Anonymous January 08, 2022 (Sat) 17:37:22 No. 4

Complex numbers are just

\mathbb{R}^2

with an appropriately defined multiplication.

Anonymous February 01, 2022 (Tue) 18:19:45 No. 5

>>3
what do you not understand? the solution for

x^2=-1

Anonymous February 09, 2022 (Wed) 00:30:34 No. 6

When you build a "larger" structure out of a smaller one a copy of the original "smaller" structure is often still present. So complex numbers with no i component are just a copy of real numbers.

Anonymous February 25, 2022 (Fri) 20:21:11 No. 7

It reads like it claims that imaginary numbers enable us to find a solution in term of real numbers.

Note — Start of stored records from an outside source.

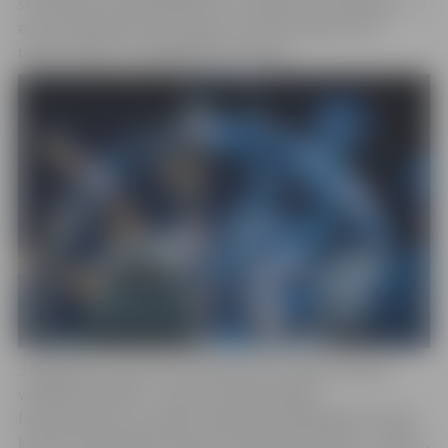
studentiem, pensionāriem un cilvēkiem ar invaliditāti – 3
eiro, bet bērniem līdz 7 gadu vecumam ieeja ir bez
maksas. Biļeti var iegādāties pie ieejas.
Jāatgādina, ka šoreiz festivāla ledus mākslas darbus
veidoja 35 tēlnieki – pieci no tiem darināja
fotoskulptūras, savukārt 30 tēlnieki piedalījās festivāla
konkursā, pārstāvot kopumā 13 pasaules valstis – Latviju,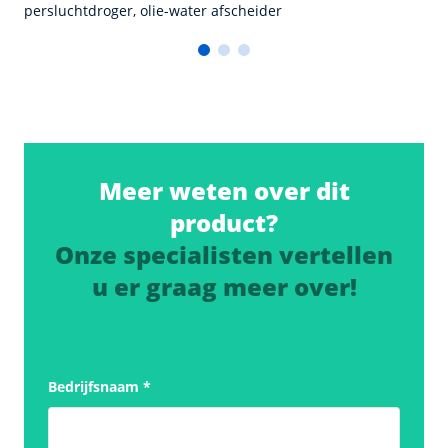
persluchtdroger, olie-water afscheider
Meer weten over dit
product?
Onze specialisten vertellen
u er graag meer over!
Bedrijfsnaam
*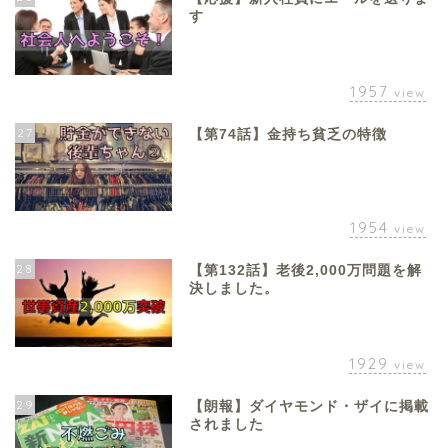
す
1957
view
27
【第74話】金持ち貧乏の特徴
1954
view
28
【第132話】老後2,000万問題を解
決しました。
1929
view
29
【朗報】ダイヤモンド・ザイに掲載
されました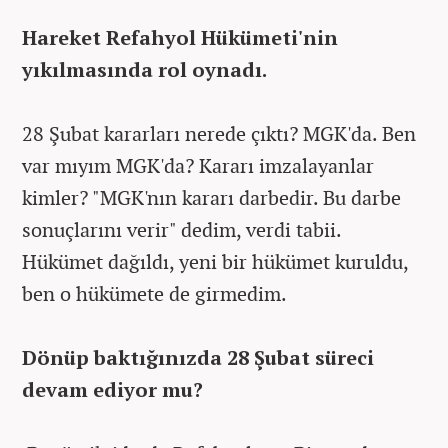
Hareket Refahyol Hükümeti'nin
yıkılmasında rol oynadı.
28 Şubat kararları nerede çıktı? MGK'da. Ben
var mıyım MGK'da? Kararı imzalayanlar
kimler? "MGK'nın kararı darbedir. Bu darbe
sonuçlarını verir" dedim, verdi tabii.
Hükümet dağıldı, yeni bir hükümet kuruldu,
ben o hükümete de girmedim.
Dönüp baktığınızda 28 Şubat süreci
devam ediyor mu?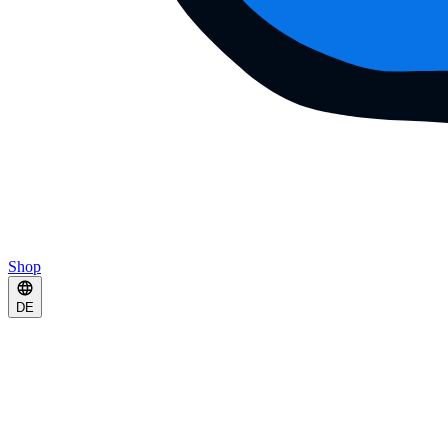
Shop
DE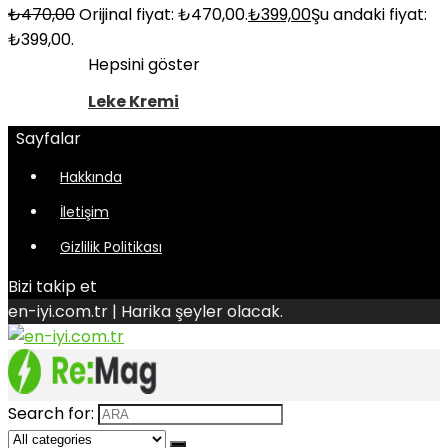
₺
470,00
Orijinal fiyat: ₺470,00.
₺
399,00
Şu andaki fiyat:
₺399,00.
Hepsini göster
Leke Kremi
Sayfalar
Hakkında
İletişim
Gizlilik Politikası
Bizi takip et
en-iyi.com.tr | Harika şeyler olacak.
Search for:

Anonymous April 17, 2022 (Sun) 17:15:25 No. 8

>>3
>what did he mean by this?
1) All he's doing is writing [math]\mathbb{C} = a + bi \mid a, b \in \mathbb{R}[/math] as 2-tuples [math](a, b)[/math]. The first paragraph is stating something that is otherwise obvious - the subset of complex numbers that have no imaginary part are exactly the real numbers. What separates. [math]\mathbb{C}[/math] from [math]\mathbb{R}^2[/math] with the obvious usual operations entrywise is that imaginary multiplication is different.